## ASSIGNED TASK 1
In the article on Villeroy's remarks, give the passage starting at "To meet the" and ending at "currencies’, he said." again, substituting "accommodative" for "favourable".
## ASSIGNED TASK 2
List every passage that the article on Villeroy's remarks encloses in single quotation marks.

ECB’s Villeroy: Monitoring Euro Exchange Rate’s Negative Effects
13 January 2021
By David Barwick – FRANKFURT (Econostream) – The European Central Bank is watching especially closely how the euro’s strength affects inflation, Governing Council member François Villeroy de Galhau said Wednesday.
In a hearing before the Finance Committee of the National Assembly of France, Villeroy, who heads the Bank of France, said that amidst the ‘strong disinflationary effect’ of the pandemic, which came on top of inflation that was ‘already too low’, Europe’s monetary authorities ‘remain clearly committed to our 2% inflation target’, he said.
To meet the target, ‘we will maintain favourable monetary conditions for as long as necessary, and we are monitoring with particular attention the negative effects of the euro exchange rate versus the various currencies’, he said.
The ECB’s targeted longer-term financing operations (TLTROs) and pandemic emergency purchase programme (PEPP) amount to a ‘“financing bridge” to help economic players get through this crisis’, he said.
The ECB will implement both programmes ‘with flexibility, without a pre-fixed quantity of purchases, but rather according to the financing accessible to firms and households’, he said.

## RECORDS PROVIDED
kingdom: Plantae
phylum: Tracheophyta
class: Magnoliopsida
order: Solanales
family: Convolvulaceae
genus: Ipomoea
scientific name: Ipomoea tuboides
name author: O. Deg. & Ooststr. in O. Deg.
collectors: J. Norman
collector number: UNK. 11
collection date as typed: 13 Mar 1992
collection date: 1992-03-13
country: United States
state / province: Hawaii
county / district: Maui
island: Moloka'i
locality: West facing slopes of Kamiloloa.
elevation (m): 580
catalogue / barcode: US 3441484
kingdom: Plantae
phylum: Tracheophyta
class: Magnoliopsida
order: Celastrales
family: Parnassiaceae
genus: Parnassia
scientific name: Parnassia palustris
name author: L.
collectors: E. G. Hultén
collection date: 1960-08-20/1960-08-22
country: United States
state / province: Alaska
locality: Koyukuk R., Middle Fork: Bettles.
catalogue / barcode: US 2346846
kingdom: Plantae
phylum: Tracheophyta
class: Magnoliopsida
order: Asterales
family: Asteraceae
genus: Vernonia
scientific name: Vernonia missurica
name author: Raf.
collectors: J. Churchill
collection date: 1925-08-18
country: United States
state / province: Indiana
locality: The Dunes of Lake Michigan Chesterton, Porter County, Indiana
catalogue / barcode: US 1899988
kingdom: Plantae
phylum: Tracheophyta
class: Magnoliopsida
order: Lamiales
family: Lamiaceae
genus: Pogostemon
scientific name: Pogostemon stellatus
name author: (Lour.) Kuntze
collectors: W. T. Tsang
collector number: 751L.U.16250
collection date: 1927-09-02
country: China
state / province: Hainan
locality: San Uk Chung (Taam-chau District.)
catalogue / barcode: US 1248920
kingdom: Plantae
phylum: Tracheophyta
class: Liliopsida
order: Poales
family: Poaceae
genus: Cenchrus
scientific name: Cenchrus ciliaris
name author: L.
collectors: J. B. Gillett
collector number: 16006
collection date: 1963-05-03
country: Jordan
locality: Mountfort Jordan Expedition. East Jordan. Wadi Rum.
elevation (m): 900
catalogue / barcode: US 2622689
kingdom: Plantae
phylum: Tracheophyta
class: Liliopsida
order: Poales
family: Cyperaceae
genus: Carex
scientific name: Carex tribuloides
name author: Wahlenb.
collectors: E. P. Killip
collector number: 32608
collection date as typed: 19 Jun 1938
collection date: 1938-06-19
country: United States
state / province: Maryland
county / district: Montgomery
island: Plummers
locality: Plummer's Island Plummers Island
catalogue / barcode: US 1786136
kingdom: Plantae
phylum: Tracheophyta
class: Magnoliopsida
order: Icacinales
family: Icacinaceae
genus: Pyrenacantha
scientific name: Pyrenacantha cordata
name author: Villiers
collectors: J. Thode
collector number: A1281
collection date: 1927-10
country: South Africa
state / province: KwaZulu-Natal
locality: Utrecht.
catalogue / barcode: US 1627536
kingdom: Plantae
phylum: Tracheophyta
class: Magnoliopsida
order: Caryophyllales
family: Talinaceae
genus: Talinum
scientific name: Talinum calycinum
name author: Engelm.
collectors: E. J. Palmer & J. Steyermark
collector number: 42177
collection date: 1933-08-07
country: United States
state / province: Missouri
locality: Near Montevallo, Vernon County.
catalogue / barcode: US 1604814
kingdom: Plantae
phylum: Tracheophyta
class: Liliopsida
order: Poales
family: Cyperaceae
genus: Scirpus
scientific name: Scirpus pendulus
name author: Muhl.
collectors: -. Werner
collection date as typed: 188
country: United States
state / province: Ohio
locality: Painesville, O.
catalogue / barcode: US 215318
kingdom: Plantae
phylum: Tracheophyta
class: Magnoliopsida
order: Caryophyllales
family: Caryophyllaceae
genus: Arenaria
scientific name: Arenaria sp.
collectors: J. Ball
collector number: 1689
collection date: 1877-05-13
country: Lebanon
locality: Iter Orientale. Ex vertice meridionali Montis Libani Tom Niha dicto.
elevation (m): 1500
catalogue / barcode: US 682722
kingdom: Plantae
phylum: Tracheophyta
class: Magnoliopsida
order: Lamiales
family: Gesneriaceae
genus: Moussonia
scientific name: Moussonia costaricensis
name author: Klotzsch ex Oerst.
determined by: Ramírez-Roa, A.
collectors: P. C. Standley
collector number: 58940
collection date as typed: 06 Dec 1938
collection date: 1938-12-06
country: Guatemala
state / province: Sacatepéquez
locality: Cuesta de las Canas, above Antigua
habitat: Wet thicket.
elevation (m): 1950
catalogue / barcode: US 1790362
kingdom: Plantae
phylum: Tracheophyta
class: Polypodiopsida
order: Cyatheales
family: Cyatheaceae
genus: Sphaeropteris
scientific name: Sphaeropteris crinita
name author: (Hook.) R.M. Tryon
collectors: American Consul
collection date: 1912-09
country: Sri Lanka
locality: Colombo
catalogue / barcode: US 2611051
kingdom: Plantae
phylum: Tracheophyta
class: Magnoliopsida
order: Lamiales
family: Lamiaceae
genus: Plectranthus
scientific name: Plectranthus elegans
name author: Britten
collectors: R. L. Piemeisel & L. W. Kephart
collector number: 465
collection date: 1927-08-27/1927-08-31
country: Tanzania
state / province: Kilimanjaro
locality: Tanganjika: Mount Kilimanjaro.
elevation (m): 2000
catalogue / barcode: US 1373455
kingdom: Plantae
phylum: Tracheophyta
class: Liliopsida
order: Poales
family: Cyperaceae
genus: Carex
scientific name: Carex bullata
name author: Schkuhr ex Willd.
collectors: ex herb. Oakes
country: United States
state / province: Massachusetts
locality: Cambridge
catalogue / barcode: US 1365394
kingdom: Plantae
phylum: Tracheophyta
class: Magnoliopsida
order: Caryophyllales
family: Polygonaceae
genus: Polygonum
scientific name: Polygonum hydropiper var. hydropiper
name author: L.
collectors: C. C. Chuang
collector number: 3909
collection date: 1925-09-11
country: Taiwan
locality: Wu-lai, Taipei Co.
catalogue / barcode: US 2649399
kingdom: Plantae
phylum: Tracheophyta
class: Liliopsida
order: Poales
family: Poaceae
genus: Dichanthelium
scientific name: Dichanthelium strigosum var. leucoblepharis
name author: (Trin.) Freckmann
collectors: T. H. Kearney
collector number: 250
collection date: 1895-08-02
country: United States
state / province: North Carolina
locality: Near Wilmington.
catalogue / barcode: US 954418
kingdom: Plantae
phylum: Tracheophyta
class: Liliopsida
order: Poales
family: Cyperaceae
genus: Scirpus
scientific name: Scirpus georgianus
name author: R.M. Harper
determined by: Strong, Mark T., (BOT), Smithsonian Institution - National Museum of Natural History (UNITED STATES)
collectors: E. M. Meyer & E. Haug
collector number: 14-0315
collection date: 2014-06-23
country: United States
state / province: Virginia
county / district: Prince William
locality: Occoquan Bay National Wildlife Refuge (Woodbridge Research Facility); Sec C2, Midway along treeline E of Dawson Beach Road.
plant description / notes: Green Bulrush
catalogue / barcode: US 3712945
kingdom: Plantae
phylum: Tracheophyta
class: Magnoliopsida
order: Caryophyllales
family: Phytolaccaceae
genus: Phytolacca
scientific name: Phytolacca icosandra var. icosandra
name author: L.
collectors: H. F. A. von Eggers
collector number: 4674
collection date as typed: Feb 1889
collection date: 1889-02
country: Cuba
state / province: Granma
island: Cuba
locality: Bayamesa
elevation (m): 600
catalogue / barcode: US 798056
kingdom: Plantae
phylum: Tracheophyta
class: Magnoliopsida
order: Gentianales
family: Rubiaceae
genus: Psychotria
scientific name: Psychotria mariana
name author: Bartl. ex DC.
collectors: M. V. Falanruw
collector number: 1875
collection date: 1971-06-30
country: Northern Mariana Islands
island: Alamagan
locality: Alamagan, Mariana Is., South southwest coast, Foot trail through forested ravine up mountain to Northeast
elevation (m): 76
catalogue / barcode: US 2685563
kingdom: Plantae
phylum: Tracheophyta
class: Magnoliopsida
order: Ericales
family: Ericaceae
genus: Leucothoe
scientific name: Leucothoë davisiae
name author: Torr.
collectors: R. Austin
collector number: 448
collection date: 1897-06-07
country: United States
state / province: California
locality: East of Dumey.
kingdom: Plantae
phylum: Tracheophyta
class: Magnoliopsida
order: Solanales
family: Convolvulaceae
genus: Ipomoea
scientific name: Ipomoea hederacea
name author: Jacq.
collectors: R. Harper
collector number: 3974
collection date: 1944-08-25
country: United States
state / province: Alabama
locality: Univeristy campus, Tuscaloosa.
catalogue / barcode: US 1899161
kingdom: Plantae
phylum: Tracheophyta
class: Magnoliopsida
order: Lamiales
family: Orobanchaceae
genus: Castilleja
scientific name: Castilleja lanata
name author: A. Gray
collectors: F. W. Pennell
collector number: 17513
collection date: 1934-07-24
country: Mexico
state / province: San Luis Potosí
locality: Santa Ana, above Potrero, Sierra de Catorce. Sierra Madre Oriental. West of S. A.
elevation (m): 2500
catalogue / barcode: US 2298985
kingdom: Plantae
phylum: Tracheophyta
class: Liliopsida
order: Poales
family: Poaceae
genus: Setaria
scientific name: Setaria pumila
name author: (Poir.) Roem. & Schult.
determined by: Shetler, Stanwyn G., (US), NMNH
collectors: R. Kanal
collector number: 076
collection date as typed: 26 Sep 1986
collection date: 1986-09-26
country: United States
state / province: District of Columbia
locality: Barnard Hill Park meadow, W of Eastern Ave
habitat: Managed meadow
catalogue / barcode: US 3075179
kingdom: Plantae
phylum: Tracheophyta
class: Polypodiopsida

## EXERCISE RESPONSE 1
To meet the target, ‘we will maintain accommodative monetary conditions for as long as necessary, and we are monitoring with particular attention the negative effects of the euro exchange rate versus the various currencies’, he said.

## EXERCISE RESPONSE 2
1. 'strong disinflationary effect'
2. 'already too low'
3. 'remain clearly committed to our 2% inflation target'
4. 'we will maintain favourable monetary conditions for as long as necessary, and we are monitoring with particular attention the negative effects of the euro exchange rate versus the various currencies'
5. '“financing bridge” to help economic players get through this crisis'
6. 'with flexibility, without a pre-fixed quantity of purchases, but rather according to the financing accessible to firms and households'